La madre – Chiara Coda

Borgo Museo | Sculture 1976 – 2004


Biography

Chiara Coda was born in Vado Ligure in 1928. At an early age she began to frequent important masters in the art. Her home is located a short distance from Arturo Martini’s house. Chiara is only a teenager when she observes with keen interest the large clay sculptures that Martini arranges in the garden. The young woman passes the exams for admission to the Brera Art High School, without then enrolling in order not to leave the family. She later makes a beautiful friendship with Marino Nencioni, a pupil of Martini, and begins to attend her workshop with him; the main subjects of this artist are human representations made of terracotta, bronze and clay. In the town there is an important factory: Monteponi, which attracts the presence of many artists and where the young Chiara also goes to work clay. After the war Chiara Coda met numerous artists such as the sculptor Achille Barbaro, an artist engaged in funerary works, Giovanni Battista De Salvo, with whom she studied the nude, and Renata Cuneo from whom she took drawing lessons. Chiara Coda’s entry onto the scene takes place in the early seventies. With a solid preparation, she participates in the first group exhibitions. She begins to frequent the ceramist Pina Olivero who is dedicated to the production of antique-style ceramics, and modern-style plates and vases with aerodynamic shapes and decorated with flowers and motifs in spots of color in glossy glaze. With her Chiara exhibits her first coloured majolica nativity scene at the Campanassa di Savona.

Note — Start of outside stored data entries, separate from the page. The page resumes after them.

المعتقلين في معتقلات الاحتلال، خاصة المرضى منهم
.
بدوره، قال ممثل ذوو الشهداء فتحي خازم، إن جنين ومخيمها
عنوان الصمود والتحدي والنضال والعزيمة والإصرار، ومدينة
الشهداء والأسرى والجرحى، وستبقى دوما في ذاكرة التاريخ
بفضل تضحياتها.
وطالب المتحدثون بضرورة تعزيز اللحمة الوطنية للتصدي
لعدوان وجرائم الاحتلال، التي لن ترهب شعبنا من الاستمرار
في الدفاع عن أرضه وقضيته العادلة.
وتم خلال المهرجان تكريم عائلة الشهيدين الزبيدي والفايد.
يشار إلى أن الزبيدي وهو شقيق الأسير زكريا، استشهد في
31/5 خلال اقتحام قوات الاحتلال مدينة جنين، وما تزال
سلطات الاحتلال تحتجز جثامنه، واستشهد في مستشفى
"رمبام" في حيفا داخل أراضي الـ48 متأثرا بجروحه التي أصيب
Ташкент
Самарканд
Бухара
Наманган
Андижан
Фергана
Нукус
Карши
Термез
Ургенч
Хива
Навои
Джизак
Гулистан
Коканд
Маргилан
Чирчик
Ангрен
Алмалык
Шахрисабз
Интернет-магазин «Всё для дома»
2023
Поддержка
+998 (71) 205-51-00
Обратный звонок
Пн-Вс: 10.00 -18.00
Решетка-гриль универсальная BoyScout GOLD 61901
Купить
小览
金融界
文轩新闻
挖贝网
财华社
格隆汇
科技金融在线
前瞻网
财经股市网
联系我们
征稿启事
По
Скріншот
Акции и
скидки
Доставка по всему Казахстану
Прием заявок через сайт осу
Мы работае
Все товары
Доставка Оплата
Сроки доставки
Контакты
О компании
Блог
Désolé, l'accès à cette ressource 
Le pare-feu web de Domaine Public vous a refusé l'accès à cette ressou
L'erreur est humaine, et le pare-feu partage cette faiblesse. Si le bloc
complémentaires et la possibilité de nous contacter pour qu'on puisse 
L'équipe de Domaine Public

Chiara Coda is still an artist and in recent times, in Savona, she has exhibited the cribs with which in the summer of 2004, with the exhibition “Nature & Sculpture”, she inaugurated a happy artistic season for the Ancient Walls of Savona.

Philosophy

Chiara Coda very early reached expressive maturity and her own personal stylistic identity. Her works mainly concern nativity scenes, considered by the artist not only as a theme of contemplation but above all as an articulated composition of characters, animals and the environment. She also often represents motherhood, children and animals, baskets with fruit, favours, flowers and very lively figures of the players. Her style can be considered in the balance between the evocative description and the poetic synthesis. The artist depicts characters who become human types, simple people who appear to our eyes almost solemn figures, but cultured in their daily life; moods, situations and gestures that do not show themselves, do not declaim but let themselves be understood, creating an atmosphere of deep empathy with the observer. The most authentic expressive dimension for this artist, however, is found in the plastic processing of clay and terracotta. She does not empty her creations of earth after having shaped them but with wisdom she lays on the void that clayey material made as thin as a leaf which she then shapes lightly. Her shapes create a space and her figures emerge with shy amazement.

Artwork in Castagno

Chiara Coda is among the only two female artists (together with Diana Baylon) to have contributed to the collection of the Castagno Open Air Museum until 2019 (the year in which the village hosted five female artists for the first edition of the Residence d ‘artist). Unlike all the other works present here, her sculptures are signed with the only name: Chiara. La madre (The mother), located in the so-called “Via delle artist donne”, is a terracotta sculpture that represents a mother who holds her child seated on her legs. The two faces, round and with delicate features, look alike. The mother hugs and kisses her son on the head. With this simple and sweet gesture of maternal love, the sculpture evokes the Marian and Christian theme, topics of profound inspiration for the artist.

Chiara Coda’s works in the Borgo Museo are two sculptures: “La madre – The mother” (described here) and “Vita – Life” (see other sheet).